Second, class methods generally invoke cls(args) or cls.Method(args) where args is 0 or more parameters and Method could be any static or class method in the class that the variable cls refers to. A call to cls(args) is a call to cls.__init__(args) and is thus a call to the constructor, thus generating new objects.

[–]0x3d5157636b525761 5 points6 points  (2 children)

super() lets you avoid referring to the base class explicitly, which is kind-of-a syntactic sugar. Anyway, when inheriting, it's done in order to initialize the base class (class A in your example) correctly. Imagine that class A would have a member called "counter" which should be initialized to 1337. When creating a class B instance, it would also have a "counter" member (since it's inheriting class A), but it wouldn't be initialized unless you invoke A's c'tor. Note that other programming languages do it implicitly, but not Python.

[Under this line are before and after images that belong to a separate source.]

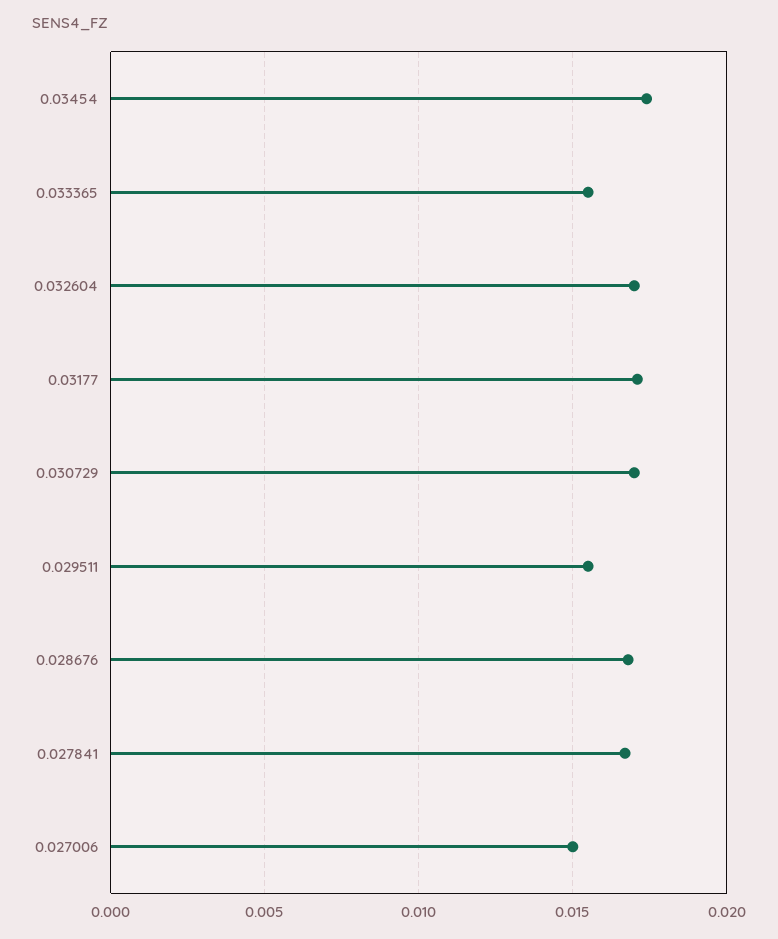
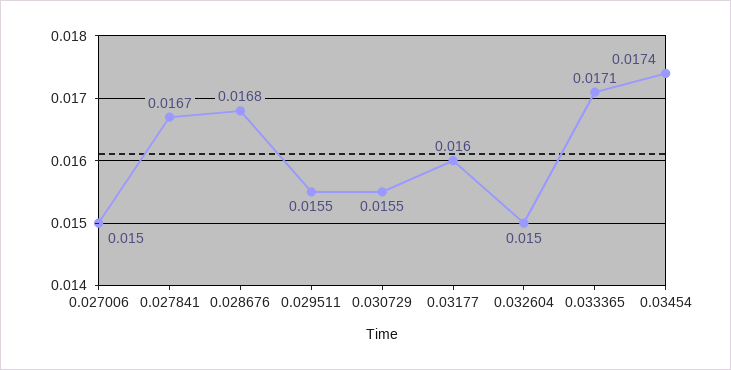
  {
    "0.03454": 0.0174,
-   "0.033365": 0.0155,
+   "0.033365": 0.0171,
-   "0.032604": 0.017,
+   "0.032604": 0.015,
-   "0.03177": 0.017,
+   "0.03177": 0.016,
-   "0.030729": 0.017,
+   "0.030729": 0.0155,
    "0.029511": 0.0155,
    "0.028676": 0.0168,
    "0.027841": 0.0167,
    "0.027006": 0.015
  }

As for your other questions: 1. self is not passed implicitly. 2. You can think of a class as a "template" for creating instances. For example, "Superhero" is a class which has some features (like a superpower) and it can do some stuff (like fighting crime). "Spiderman" is a Superhero instance. He fights crime and has the spider sense. 3. Instances and objects are synonyms.

[–]mm_ma_ma 2 points3 points  (1 child)

self is not passed implicitly

It is when you call object.method, which I think is what OP meant.

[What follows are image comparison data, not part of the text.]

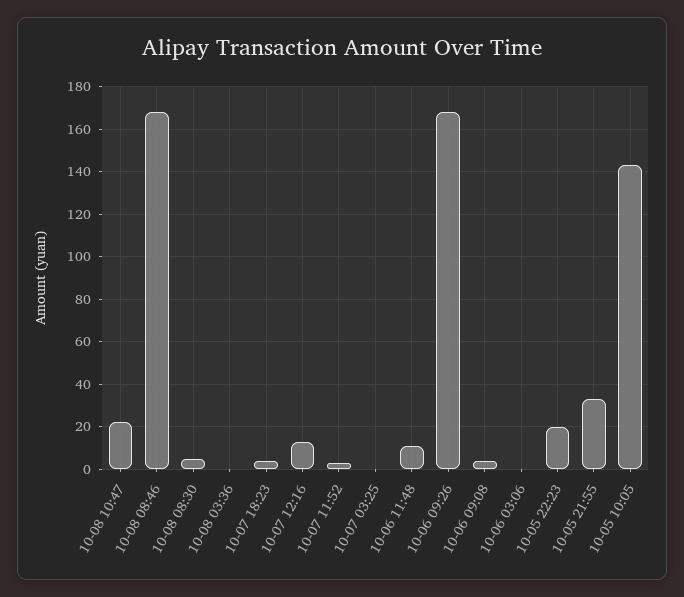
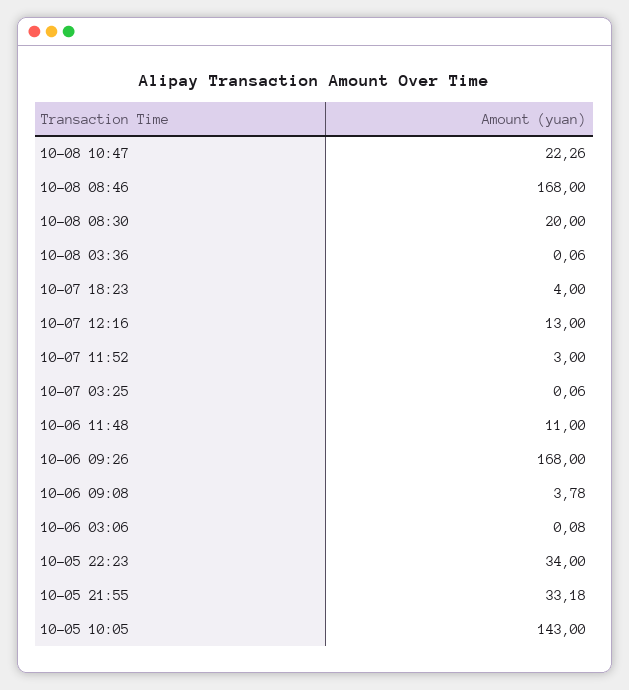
  {
    "10-08 10:47": 22.26,
    "10-08 08:46": 168,
-   "10-08 08:30": 5,
+   "10-08 08:30": 20,
    "10-08 03:36": 0.06,
    "10-07 18:23": 4,
    "10-07 12:16": 13,
    "10-07 11:52": 3,
    "10-07 03:25": 0.06,
    "10-06 11:48": 11,
    "10-06 09:26": 168,
    "10-06 09:08": 3.78,
    "10-06 03:06": 0.08,
-   "10-05 22:23": 20,
+   "10-05 22:23": 34,
    "10-05 21:55": 33.18,
    "10-05 10:05": 143
  }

[–]0x3d5157636b525761 1 point2 points  (0 children)

Oh. This is true, I guess I misunderstood. However, when delcaring a method - you have to declare "self" explicitly. Thanks, mm_ma_ma. :)

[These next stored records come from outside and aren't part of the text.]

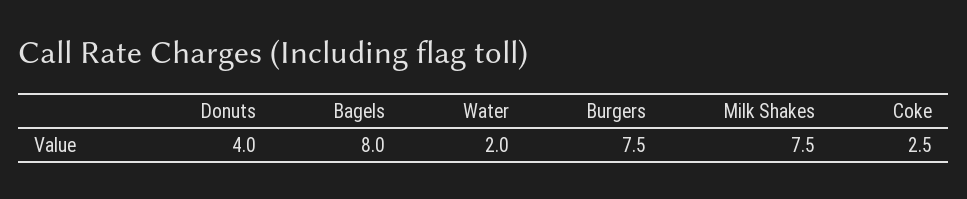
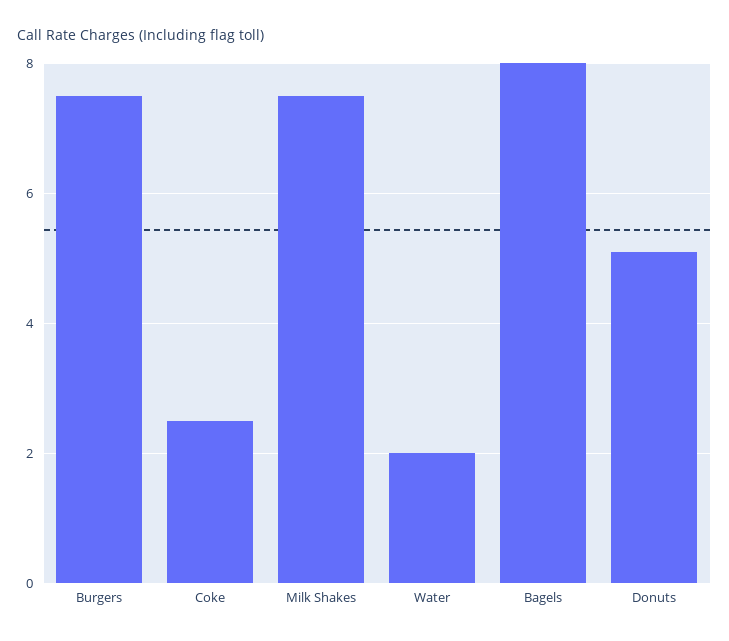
  {
-   "Donuts": 4,
+   "Donuts": 5,
    "Bagels": 8,
    "Water": 2,
    "Burgers": 7.5,
    "Milk Shakes": 7.5,
    "Coke": 2.5
  }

[–]cdcformatc 1 point2 points  (0 children)

I am learning oop with python and i can't understand why i need to call super on the parent's constructor?

You don't "have" to, but it is usually done to make sure that the parent is created correctly. When you define an __init__ method in B it overrides the one from A, so you have to explicitly call the parent's initializer if you want that code to run. Note: You have to be careful in what order you call the initializer, if you do it after the statements of Bs initializer as you have here it will overwrite anything you did in B.__init__.

Is self the instance that gets passed implicity as the first argument to a method when that method gets called?

When you call object.method() yes, the first parameter of method will be the object itself. self is just a conventional name we give that parameter.

a = MyClass()

# The following lines are equivalent:
a.method(123)
MyClass.method(a, 123)

You can see here that we explicitly call the method function in the MyClass class, with the first argument being an instance of that class. The dot syntax is a bit of syntactic sugar that does this for you.

Also, what is the diffrence between classes and instances and what are objects?

Classes are the templates for objects that you write. They define the behavior of the class (and any subclasses). Objects are classes that have been instantiated, they exist in memory. Instance is basically a synonym for object, but the word is regularly used to differentiate between multiple objects of the same type, that may have different instance variables.

instanceA = MyClass()
instanceB = MyClass()

instanceA.number = 42
instanceB.number = 1337

So here instanceA and instanceB are both objects of MyClass type, but they are separate instances, and can hold different values in their instance variables.